◆ Records from a dataset ◆
· · ·

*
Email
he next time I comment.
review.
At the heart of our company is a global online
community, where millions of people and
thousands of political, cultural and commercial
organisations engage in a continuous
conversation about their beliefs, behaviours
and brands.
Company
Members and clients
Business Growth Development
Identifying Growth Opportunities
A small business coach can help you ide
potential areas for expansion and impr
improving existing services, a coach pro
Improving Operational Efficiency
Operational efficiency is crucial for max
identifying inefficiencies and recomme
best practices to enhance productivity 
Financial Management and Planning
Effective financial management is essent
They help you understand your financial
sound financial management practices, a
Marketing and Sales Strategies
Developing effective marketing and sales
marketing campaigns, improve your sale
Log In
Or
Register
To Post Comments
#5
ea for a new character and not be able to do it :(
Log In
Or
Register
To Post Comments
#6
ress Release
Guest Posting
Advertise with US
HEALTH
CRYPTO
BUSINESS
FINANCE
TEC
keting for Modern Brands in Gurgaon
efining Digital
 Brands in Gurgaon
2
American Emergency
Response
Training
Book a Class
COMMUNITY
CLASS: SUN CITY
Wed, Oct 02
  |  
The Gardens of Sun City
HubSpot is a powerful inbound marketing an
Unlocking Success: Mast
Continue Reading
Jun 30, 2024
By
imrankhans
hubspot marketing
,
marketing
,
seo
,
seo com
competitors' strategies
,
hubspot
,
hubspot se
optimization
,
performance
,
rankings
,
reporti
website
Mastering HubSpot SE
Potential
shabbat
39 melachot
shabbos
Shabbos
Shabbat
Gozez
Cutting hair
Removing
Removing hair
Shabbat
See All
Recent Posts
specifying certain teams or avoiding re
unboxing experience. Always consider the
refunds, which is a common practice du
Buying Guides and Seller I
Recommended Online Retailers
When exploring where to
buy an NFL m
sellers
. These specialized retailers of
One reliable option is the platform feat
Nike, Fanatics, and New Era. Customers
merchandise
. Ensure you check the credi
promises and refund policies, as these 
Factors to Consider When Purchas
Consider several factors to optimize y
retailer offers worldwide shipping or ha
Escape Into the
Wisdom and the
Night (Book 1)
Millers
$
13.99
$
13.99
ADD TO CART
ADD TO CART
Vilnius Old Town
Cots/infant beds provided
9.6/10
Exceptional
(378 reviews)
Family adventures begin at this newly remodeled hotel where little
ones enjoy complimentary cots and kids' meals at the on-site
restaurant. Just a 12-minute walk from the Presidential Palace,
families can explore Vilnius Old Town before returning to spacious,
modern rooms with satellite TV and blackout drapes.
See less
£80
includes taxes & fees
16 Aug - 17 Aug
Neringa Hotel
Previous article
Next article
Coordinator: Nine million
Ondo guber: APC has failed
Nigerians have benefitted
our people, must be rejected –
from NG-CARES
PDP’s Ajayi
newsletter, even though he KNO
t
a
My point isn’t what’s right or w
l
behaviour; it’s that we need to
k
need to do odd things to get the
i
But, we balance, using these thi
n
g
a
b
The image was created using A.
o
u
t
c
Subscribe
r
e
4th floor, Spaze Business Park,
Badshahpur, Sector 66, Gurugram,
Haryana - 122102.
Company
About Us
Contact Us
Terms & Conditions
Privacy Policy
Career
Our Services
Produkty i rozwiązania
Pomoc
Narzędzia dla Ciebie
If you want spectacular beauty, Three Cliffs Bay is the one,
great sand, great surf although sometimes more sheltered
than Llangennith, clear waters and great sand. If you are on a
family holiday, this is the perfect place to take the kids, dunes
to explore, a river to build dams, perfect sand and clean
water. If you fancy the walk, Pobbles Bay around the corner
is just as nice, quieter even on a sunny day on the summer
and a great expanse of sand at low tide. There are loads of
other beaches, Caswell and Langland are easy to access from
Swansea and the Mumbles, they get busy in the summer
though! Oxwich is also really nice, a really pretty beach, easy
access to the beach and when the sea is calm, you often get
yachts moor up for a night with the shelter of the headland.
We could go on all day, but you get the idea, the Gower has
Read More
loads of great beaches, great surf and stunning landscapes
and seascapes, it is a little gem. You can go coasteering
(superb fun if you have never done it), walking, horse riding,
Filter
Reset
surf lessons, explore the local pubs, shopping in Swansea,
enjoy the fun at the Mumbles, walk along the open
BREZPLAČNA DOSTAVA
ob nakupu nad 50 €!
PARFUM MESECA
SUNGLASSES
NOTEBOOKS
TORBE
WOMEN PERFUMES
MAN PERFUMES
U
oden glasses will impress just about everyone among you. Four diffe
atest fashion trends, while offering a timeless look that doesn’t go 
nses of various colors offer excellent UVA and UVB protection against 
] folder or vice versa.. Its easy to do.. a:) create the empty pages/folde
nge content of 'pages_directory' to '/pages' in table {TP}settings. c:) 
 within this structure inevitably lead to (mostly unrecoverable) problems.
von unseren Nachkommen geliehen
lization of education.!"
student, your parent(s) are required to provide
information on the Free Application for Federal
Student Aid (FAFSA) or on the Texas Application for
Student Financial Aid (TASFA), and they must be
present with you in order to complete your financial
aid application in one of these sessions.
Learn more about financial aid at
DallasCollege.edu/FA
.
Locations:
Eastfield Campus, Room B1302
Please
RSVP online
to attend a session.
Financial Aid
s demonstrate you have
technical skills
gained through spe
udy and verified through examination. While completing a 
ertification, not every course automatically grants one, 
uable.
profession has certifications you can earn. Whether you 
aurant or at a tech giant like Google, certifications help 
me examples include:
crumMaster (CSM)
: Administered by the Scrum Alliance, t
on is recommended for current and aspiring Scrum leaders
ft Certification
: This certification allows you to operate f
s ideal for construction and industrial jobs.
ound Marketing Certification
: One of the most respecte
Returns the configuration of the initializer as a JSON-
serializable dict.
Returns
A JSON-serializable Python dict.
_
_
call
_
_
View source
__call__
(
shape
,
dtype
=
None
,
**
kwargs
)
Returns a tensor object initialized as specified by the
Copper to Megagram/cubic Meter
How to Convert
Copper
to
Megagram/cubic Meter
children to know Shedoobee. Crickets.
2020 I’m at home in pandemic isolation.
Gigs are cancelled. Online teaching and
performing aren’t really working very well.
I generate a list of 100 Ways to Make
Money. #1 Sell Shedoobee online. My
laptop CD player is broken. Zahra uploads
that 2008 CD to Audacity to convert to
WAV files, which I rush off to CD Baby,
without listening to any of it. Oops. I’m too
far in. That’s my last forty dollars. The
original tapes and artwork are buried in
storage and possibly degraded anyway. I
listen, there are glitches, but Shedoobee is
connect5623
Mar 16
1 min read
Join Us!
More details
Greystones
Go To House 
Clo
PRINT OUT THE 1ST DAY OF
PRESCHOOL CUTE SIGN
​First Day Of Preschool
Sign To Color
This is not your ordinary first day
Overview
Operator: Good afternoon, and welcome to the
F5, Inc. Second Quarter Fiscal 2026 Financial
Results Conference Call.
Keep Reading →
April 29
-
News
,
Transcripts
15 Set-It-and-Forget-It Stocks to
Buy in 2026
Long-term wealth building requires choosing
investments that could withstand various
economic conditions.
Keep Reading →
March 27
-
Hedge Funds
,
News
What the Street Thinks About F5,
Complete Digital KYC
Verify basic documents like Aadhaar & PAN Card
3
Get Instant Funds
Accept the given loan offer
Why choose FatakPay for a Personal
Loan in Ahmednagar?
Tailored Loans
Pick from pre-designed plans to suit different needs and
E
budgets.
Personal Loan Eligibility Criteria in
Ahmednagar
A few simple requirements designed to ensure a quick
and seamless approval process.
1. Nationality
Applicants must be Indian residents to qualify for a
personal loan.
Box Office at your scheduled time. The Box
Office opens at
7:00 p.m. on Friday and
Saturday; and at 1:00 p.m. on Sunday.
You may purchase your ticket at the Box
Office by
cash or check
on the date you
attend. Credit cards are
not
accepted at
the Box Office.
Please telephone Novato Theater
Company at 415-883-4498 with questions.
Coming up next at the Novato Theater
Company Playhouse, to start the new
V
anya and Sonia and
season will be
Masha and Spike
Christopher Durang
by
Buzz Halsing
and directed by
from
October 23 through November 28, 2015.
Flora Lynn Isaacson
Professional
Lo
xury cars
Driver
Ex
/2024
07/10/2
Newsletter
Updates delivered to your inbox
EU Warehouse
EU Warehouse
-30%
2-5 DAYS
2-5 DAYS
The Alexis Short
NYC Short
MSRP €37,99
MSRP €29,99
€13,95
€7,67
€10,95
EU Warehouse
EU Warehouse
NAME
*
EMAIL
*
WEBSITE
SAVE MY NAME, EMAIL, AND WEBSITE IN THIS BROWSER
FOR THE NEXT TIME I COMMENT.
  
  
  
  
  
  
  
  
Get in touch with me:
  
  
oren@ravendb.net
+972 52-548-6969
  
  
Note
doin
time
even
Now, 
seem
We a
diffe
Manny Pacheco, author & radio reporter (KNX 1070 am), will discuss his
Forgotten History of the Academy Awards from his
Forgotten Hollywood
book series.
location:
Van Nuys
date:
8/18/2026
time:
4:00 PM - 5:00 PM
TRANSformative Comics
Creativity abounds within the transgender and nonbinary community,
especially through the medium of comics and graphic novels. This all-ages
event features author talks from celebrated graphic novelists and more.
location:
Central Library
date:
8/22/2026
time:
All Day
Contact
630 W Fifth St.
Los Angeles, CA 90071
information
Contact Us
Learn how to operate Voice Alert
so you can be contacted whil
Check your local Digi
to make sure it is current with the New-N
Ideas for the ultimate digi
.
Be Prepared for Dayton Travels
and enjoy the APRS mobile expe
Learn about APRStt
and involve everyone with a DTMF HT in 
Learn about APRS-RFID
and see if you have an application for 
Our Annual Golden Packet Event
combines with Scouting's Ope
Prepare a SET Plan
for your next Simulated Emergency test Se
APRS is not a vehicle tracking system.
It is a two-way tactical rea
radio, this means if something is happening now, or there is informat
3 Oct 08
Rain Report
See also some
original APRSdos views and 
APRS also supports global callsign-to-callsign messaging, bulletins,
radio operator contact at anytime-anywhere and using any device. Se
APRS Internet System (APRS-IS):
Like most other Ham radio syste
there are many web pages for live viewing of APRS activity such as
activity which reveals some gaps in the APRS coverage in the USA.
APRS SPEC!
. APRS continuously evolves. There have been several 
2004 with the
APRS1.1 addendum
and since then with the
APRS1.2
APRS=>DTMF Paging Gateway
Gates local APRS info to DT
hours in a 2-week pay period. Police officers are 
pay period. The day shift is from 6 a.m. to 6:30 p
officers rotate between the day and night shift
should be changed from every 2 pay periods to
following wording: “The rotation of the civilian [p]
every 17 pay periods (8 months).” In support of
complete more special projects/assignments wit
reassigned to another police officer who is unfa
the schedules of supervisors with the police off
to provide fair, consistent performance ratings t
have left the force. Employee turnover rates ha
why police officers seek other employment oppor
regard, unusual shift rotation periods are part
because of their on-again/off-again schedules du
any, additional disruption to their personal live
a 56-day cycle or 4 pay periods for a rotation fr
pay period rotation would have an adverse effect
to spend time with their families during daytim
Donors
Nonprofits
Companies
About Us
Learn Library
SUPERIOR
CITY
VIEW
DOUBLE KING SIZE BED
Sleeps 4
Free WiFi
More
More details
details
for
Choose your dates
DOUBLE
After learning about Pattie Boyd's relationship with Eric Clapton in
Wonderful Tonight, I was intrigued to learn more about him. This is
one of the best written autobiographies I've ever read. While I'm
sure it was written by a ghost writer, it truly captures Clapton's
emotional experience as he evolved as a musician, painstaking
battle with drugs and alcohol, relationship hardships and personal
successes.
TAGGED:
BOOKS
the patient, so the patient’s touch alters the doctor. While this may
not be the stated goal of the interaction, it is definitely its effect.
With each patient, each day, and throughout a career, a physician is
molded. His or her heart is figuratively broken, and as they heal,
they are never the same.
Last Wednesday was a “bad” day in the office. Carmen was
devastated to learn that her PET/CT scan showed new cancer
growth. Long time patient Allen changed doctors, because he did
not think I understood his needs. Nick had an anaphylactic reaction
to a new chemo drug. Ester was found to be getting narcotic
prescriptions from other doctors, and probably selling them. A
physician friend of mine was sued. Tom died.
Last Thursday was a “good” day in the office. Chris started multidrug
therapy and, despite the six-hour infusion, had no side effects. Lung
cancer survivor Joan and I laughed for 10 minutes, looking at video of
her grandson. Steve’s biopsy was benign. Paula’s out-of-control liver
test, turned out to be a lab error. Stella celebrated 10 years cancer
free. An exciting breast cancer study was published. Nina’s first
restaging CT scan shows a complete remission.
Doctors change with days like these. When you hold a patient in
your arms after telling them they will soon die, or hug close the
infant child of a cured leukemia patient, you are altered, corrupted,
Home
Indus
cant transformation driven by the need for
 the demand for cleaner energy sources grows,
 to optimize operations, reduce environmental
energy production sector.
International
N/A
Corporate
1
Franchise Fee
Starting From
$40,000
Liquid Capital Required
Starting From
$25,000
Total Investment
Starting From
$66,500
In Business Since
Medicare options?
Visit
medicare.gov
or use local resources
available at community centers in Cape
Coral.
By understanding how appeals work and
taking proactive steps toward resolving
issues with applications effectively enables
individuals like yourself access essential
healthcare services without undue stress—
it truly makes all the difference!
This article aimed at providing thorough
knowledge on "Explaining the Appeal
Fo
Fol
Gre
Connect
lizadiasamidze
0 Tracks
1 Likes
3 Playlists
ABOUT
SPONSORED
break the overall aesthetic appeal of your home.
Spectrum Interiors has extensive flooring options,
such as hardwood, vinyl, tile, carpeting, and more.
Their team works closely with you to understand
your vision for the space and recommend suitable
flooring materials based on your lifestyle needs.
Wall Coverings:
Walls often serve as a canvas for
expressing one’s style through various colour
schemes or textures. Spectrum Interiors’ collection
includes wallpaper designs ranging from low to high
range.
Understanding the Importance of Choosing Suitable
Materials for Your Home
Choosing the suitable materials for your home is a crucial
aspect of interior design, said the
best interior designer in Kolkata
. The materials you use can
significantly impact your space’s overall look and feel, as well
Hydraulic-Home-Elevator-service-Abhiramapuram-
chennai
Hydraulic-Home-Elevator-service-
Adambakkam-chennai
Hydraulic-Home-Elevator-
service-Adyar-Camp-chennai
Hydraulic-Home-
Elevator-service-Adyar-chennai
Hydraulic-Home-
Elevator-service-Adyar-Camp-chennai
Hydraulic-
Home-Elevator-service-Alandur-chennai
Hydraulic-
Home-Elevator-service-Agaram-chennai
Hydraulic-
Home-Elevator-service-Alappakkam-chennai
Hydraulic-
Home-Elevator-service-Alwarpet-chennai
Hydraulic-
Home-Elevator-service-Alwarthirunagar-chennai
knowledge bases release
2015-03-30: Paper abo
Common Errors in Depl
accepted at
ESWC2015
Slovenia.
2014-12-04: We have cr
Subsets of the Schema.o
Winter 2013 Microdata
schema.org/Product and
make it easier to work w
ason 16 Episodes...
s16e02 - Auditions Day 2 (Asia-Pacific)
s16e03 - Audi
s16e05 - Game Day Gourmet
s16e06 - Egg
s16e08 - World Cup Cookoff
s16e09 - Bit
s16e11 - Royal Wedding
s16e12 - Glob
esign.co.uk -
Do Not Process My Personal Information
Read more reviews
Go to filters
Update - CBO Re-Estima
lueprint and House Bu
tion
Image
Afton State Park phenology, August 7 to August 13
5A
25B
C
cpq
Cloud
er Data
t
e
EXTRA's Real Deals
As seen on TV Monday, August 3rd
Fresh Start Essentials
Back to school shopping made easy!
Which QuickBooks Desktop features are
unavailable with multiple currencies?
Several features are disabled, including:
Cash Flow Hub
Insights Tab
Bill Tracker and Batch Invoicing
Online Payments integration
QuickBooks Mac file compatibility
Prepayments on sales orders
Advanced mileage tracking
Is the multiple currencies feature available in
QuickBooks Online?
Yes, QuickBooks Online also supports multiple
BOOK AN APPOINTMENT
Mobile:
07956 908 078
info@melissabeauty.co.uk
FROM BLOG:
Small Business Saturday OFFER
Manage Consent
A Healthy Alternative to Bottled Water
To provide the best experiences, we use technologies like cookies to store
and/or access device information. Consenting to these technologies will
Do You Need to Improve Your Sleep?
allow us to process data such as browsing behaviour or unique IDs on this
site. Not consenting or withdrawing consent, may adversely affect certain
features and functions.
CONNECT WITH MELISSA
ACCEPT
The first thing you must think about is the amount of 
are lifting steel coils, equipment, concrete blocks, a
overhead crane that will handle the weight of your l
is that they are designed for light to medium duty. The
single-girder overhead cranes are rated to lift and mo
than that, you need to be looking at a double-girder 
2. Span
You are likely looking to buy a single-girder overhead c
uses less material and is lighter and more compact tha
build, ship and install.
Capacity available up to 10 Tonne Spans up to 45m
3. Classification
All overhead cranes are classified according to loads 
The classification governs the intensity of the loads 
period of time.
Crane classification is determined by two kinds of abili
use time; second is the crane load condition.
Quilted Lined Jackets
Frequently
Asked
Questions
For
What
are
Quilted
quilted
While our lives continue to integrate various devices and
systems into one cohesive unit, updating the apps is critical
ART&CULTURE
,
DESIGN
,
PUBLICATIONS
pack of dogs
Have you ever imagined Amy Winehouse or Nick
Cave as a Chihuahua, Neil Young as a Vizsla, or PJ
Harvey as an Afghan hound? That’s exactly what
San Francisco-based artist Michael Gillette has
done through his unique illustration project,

· · ·

◆ THE TASK ◆
With "summer" as the string to look for, count the matching lines in the entries above and report only the number.

◆ RESULT FOR THIS EXERCISE ◆
2